Supplied material
┄┄┄┄┄┄┄┄┄┄┄┄┄┄┄┄┄┄┄┄

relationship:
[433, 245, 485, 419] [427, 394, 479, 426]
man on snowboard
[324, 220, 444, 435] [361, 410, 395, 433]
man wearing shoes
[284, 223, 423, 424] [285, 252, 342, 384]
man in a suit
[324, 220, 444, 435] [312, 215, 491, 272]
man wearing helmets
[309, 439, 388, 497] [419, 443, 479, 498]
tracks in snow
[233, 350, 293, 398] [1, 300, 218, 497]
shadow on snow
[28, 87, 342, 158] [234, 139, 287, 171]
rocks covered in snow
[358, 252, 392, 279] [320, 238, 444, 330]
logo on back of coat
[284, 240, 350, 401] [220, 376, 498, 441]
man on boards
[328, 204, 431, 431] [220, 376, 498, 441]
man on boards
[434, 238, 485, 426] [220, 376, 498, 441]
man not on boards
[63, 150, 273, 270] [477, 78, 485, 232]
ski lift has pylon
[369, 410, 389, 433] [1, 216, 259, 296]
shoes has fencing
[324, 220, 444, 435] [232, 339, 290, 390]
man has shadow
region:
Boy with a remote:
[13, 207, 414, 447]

┄┄┄┄┄┄┄┄┄┄┄┄┄┄┄┄┄┄┄┄

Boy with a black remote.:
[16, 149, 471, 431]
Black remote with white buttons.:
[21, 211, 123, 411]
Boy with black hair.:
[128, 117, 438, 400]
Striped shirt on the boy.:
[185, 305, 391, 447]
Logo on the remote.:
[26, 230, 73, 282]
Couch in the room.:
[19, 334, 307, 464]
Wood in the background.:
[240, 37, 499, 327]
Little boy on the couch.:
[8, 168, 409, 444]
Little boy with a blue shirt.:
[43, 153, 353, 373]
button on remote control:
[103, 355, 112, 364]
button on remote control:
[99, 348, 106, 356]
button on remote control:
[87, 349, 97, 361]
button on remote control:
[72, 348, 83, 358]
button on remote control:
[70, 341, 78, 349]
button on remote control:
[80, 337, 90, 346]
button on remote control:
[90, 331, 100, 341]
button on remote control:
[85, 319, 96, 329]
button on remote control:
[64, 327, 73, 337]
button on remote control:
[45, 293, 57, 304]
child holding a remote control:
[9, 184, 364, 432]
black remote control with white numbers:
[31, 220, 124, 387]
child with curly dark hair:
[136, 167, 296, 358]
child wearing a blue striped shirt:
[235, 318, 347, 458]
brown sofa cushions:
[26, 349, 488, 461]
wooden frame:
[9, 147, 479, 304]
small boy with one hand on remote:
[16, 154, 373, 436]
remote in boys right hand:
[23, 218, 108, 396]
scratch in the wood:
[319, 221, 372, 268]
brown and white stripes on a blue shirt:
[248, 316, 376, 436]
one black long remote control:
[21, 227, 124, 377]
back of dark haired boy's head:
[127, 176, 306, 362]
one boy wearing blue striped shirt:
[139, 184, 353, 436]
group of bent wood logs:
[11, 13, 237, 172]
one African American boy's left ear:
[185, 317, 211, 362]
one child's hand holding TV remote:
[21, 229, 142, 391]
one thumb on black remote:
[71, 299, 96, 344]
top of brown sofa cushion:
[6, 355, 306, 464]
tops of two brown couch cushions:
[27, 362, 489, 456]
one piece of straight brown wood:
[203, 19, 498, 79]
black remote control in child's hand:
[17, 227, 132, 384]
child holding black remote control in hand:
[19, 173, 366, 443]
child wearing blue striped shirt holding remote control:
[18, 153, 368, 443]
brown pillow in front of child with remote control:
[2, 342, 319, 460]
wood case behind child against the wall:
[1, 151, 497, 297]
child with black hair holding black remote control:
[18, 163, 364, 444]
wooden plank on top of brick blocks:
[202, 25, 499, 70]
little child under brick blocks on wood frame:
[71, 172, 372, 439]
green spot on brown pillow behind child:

┄┄┄┄┄┄┄┄┄┄┄┄┄┄┄┄┄┄┄┄

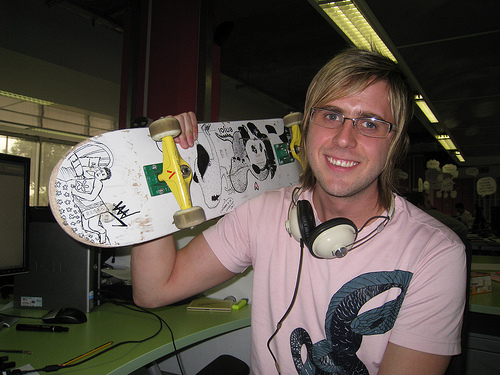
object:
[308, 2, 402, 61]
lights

┄┄┄┄┄┄┄┄┄┄┄┄┄┄┄┄┄┄┄┄

Task to carry out
Reproduce the data from the line containing "one African American" through the line containing "[2, 342, 319, 460]", including both of those lines.

Output for this task
one African American boy's left ear:
[185, 317, 211, 362]
one child's hand holding TV remote:
[21, 229, 142, 391]
one thumb on black remote:
[71, 299, 96, 344]
top of brown sofa cushion:
[6, 355, 306, 464]
tops of two brown couch cushions:
[27, 362, 489, 456]
one piece of straight brown wood:
[203, 19, 498, 79]
black remote control in child's hand:
[17, 227, 132, 384]
child holding black remote control in hand:
[19, 173, 366, 443]
child wearing blue striped shirt holding remote control:
[18, 153, 368, 443]
brown pillow in front of child with remote control:
[2, 342, 319, 460]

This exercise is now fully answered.